“What the hell are they doing?” I’ve got my nose pressed to the window like a kid seeing snow for the first time.
We watch as a hot pink snowsuit blows snow from a bright red machine toward another plume of snow coming from the opposite direction.
A knock on the window startles me. An older woman with smiling eyes stares in. I lower the window.
“Abbie, what the hell are they doing?” Miller asks the woman.
She sighs and hands over a thermos and some paper cups. “James plowed Cassie’s walkway, but she doesn’t want any help from him, so she started snow blowing his sidewalk. Now they’re just blowing snow back and forth while cursing under their breaths.”
“How long have they been at it?” Miller sighs.
“Goin’ on an hour and a half now. Well, this time. James ran out of gas and had to run home to fill up. While he was gone, Cassie worked her way down the entire street.”
Miller curses under his breath, then jumps out of the truck. I watch as he walks first to Cassie, then to James, and then finally stands in the middle of them with his arms raised like he’s brokering a peace treaty.
Hell, maybe he is.
He holds up his fingers, and it looks like he’s counting to three. When his third finger raises, the noise from both snow blowers fades. The two enemies turn their backs and walk to their respective corners like it’s an old-fashioned pistol duel.
“What the he—ck just happened?” I mutter. A gust of cold air sweeps into the cab of the truck.
“My guess is Miller told them to grow up and gave them each a corner of the green to clear. In opposite directions,” the old woman to my right says. “He had to separate them like that over the summer at the Fourth of July party after James showed up. Unannounced.”
I shake my head at the nonsense of it all. “The green?” I ask.
“It’s what we call the town center. In the summer, it’s all grass,” Kai says.
Miller stomps his boots against the footrail of the truck, then climbs into the driver’s seat.
“What was that?” I ask.
“Life. Messy. Complicated. Life.” He grunts. Leaning forward and looking out my window, he asks, “Are the volunteers all set for the night at the firehouse?”

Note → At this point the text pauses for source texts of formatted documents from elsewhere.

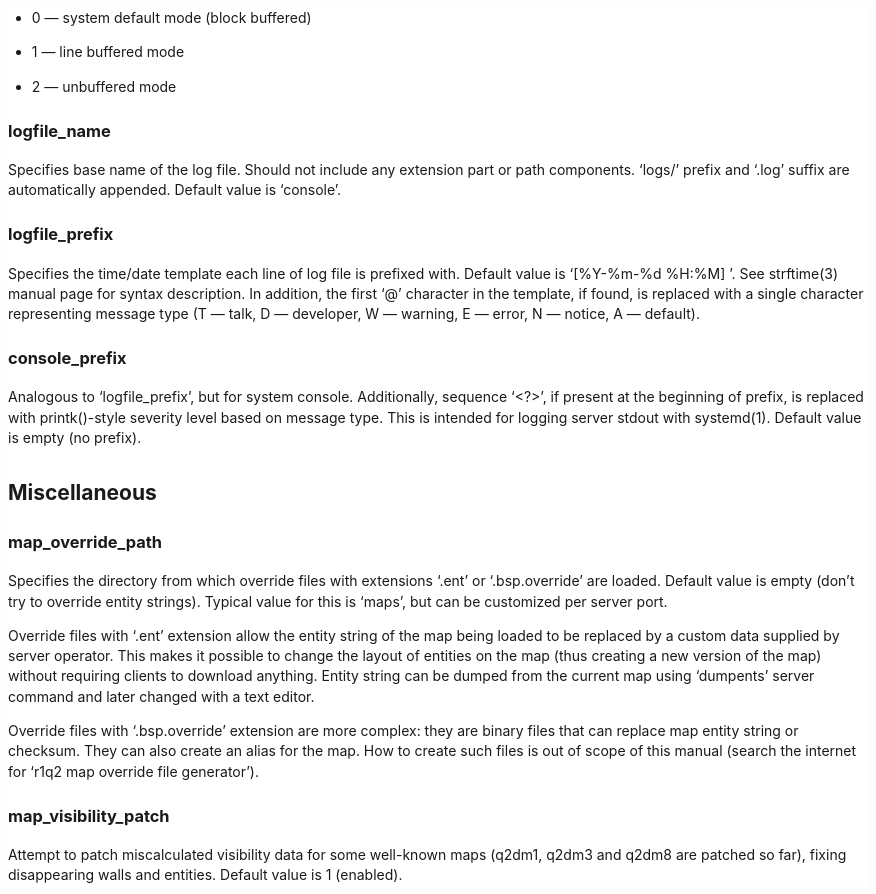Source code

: -   0 — system default mode (block buffered)

-   1 — line buffered mode

-   2 — unbuffered mode

### logfile\_name  
Specifies base name of the log file. Should not include any extension
part or path components. ‘logs/’ prefix and ‘.log’ suffix are
automatically appended. Default value is ‘console’.

### logfile\_prefix  
Specifies the time/date template each line of log file is prefixed with.
Default value is ‘\[%Y-%m-%d %H:%M\] ’. See strftime(3) manual page for
syntax description. In addition, the first ‘@’ character in the
template, if found, is replaced with a single character representing
message type (T — talk, D — developer, W — warning, E — error, N —
notice, A — default).

### console\_prefix  
Analogous to ‘logfile\_prefix’, but for system console. Additionally,
sequence ‘&lt;?&gt;’, if present at the beginning of prefix, is replaced
with printk()-style severity level based on message type. This is
intended for logging server stdout with systemd(1). Default value is
empty (no prefix).

## Miscellaneous

### map\_override\_path  
Specifies the directory from which override files with extensions ‘.ent’
or ‘.bsp.override’ are loaded. Default value is empty (don’t try to
override entity strings). Typical value for this is ‘maps’, but can be
customized per server port.

Override files with ‘.ent’ extension allow the entity string of the map
being loaded to be replaced by a custom data supplied by server
operator. This makes it possible to change the layout of entities on the
map (thus creating a new version of the map) without requiring clients
to download anything. Entity string can be dumped from the current map
using ‘dumpents’ server command and later changed with a text editor.

Override files with ‘.bsp.override’ extension are more complex: they are
binary files that can replace map entity string or checksum. They can
also create an alias for the map. How to create such files is out of
scope of this manual (search the internet for ‘r1q2 map override file
generator’).

### map\_visibility\_patch  
Attempt to patch miscalculated visibility data for some well-known maps
(q2dm1, q2dm3 and q2dm8 are patched so far), fixing disappearing walls
and entities. Default value is 1 (enabled).
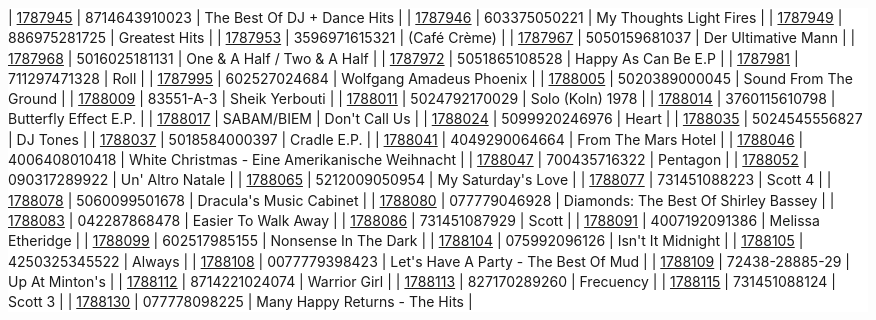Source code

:| [1787945](https://www.discogs.com/release/1787945) | 8714643910023 | The Best Of DJ + Dance Hits |
| [1787946](https://www.discogs.com/release/1787946) | 603375050221 | My Thoughts Light Fires |
| [1787949](https://www.discogs.com/release/1787949) | 886975281725 | Greatest Hits |
| [1787953](https://www.discogs.com/release/1787953) | 3596971615321 | (Café Crème) |
| [1787967](https://www.discogs.com/release/1787967) | 5050159681037 | Der Ultimative Mann |
| [1787968](https://www.discogs.com/release/1787968) | 5016025181131 | One & A Half / Two & A Half |
| [1787972](https://www.discogs.com/release/1787972) | 5051865108528 | Happy As Can Be E.P |
| [1787981](https://www.discogs.com/release/1787981) | 711297471328 | Roll |
| [1787995](https://www.discogs.com/release/1787995) | 602527024684 | Wolfgang Amadeus Phoenix |
| [1788005](https://www.discogs.com/release/1788005) | 5020389000045 | Sound From The Ground |
| [1788009](https://www.discogs.com/release/1788009) | 83551-A-3 | Sheik Yerbouti |
| [1788011](https://www.discogs.com/release/1788011) | 5024792170029 | Solo (Koln) 1978 |
| [1788014](https://www.discogs.com/release/1788014) | 3760115610798 | Butterfly Effect E.P. |
| [1788017](https://www.discogs.com/release/1788017) | SABAM/BIEM | Don't Call Us |
| [1788024](https://www.discogs.com/release/1788024) | 5099920246976 | Heart |
| [1788035](https://www.discogs.com/release/1788035) | 5024545556827 | DJ Tones |
| [1788037](https://www.discogs.com/release/1788037) | 5018584000397 | Cradle E.P. |
| [1788041](https://www.discogs.com/release/1788041) | 4049290064664 | From The Mars Hotel |
| [1788046](https://www.discogs.com/release/1788046) | 4006408010418 | White Christmas - Eine Amerikanische Weihnacht |
| [1788047](https://www.discogs.com/release/1788047) | 700435716322 | Pentagon |
| [1788052](https://www.discogs.com/release/1788052) | 090317289922 | Un' Altro Natale |
| [1788065](https://www.discogs.com/release/1788065) | 5212009050954 | My Saturday's Love |
| [1788077](https://www.discogs.com/release/1788077) | 731451088223 | Scott 4 |
| [1788078](https://www.discogs.com/release/1788078) | 5060099501678 | Dracula's Music Cabinet |
| [1788080](https://www.discogs.com/release/1788080) | 077779046928 | Diamonds: The Best Of Shirley Bassey |
| [1788083](https://www.discogs.com/release/1788083) | 042287868478 | Easier To Walk Away |
| [1788086](https://www.discogs.com/release/1788086) | 731451087929 | Scott |
| [1788091](https://www.discogs.com/release/1788091) | 4007192091386 | Melissa Etheridge |
| [1788099](https://www.discogs.com/release/1788099) | 602517985155 | Nonsense In The Dark |
| [1788104](https://www.discogs.com/release/1788104) | 075992096126 | Isn't It Midnight |
| [1788105](https://www.discogs.com/release/1788105) | 4250325345522 | Always |
| [1788108](https://www.discogs.com/release/1788108) | 0077779398423 | Let's Have A Party - The Best Of Mud |
| [1788109](https://www.discogs.com/release/1788109) | 72438-28885-29 | Up At Minton's |
| [1788112](https://www.discogs.com/release/1788112) | 8714221024074 | Warrior Girl |
| [1788113](https://www.discogs.com/release/1788113) | 827170289260 | Frecuency |
| [1788115](https://www.discogs.com/release/1788115) | 731451088124 | Scott 3 |
| [1788130](https://www.discogs.com/release/1788130) | 077778098225 | Many Happy Returns - The Hits |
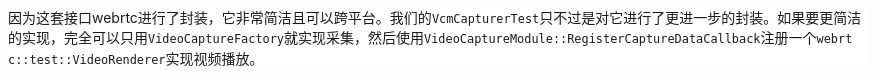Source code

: 因为这套接口webrtc进行了封装，它非常简洁且可以跨平台。我们的`VcmCapturerTest`只不过是对它进行了更进一步的封装。如果要更简洁的实现，完全可以只用`VideoCaptureFactory`就实现采集，然后使用`VideoCaptureModule::RegisterCaptureDataCallback`注册一个`webrtc::test::VideoRenderer`实现视频播放。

“All set. Two Reid brothers are on tonight. The other is manning the brewery,” Abbie says, her eyes catching on Kai before a silent conversation happens between Abbie and Miller in one look.
“I’ll drop these two off at home, then check on Three Brother’s Brewing,” Miller promises, and I suddenly understand the look. He’s going to look for Eddy.

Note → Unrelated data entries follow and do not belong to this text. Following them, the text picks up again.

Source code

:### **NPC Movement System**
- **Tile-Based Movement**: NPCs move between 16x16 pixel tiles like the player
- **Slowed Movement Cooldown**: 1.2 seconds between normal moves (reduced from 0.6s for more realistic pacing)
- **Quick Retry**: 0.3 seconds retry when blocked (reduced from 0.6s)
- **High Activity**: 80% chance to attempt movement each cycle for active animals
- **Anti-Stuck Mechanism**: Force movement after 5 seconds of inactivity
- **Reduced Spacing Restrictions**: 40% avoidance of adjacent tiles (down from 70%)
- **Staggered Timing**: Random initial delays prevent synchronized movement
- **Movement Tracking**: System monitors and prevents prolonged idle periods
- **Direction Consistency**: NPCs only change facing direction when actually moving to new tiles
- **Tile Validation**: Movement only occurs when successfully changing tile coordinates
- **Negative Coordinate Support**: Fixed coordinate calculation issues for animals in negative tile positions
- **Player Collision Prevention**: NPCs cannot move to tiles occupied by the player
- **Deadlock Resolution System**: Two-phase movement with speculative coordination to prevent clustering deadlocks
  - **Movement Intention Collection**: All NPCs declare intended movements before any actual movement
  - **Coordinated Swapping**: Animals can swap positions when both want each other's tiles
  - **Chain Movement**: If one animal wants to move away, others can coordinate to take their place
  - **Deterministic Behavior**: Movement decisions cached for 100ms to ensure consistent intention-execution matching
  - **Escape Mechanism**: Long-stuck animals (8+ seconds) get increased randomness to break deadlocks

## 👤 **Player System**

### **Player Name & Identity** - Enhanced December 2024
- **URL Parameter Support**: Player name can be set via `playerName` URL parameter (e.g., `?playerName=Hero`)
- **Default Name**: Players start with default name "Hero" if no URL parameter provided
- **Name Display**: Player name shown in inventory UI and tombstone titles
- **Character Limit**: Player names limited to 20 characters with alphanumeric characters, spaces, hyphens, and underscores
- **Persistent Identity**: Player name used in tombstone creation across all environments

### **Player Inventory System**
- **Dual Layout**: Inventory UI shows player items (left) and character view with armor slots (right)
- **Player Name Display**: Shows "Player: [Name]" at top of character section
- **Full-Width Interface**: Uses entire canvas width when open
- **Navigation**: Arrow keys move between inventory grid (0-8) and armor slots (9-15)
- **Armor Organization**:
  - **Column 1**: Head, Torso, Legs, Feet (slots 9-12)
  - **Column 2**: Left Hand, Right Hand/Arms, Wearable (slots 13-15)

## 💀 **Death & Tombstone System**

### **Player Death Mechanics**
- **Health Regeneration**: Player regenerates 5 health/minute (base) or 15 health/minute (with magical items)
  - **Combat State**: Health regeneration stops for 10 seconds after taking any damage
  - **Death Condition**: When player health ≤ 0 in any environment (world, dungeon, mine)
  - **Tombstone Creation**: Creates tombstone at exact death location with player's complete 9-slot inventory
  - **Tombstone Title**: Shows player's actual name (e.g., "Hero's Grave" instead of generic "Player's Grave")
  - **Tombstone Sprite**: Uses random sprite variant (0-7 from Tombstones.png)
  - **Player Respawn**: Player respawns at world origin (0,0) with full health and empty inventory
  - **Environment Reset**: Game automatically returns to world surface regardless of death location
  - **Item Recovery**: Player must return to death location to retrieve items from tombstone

“You’re a good boy, Matty.” She thumps the passenger door three times, then steps back, and Miller puts the truck in drive while I roll up the window.
“You see, living in a small town isn’t just about waking up and going to bed here. It’s about the people who know your business. The ones who show up with casseroles when someone dies and cakes for birthdays. It’s about the people who become your family,” Miller says to no one in particular. “Even when you think all family can do is let you down. Small towns have a way of proving even the most cynical wrong.”
His words could have been for Kai or for me. I think they hit us both in different ways.
At Heirlooms restaurant, I meet Lucas and Levi. After we help them clear a path to their barn and make sure the animals are fed and taken care of for at least twenty-four hours, we move on to the next item on Miller’s list.
Then the next.
And the next.
Miller introduced me to each new person as a TAC-in-training but wouldn’t tell me what it meant. Whatever it was, it seemed to put the community at ease around me.
It’s late afternoon before we head back to Penny’s house in silence. The scraping sound of the plow as it hits concrete picks at the scab around my heart. A wound I thought had scarred over years ago suddenly feels fresh and fragile.
I turn to look at Kai. I’ve done it a lot today. What would my life have been like without the influence of Mr. Westbrook? Where would I be?
I’d like to be that person for Kai. I just have to figure out how the hell to do it. And there’s the TAC and the plans that have hovered at the edge of my consciousness since Miller handed me that folder.
I can be that person for Kai and his brothers. I know I can.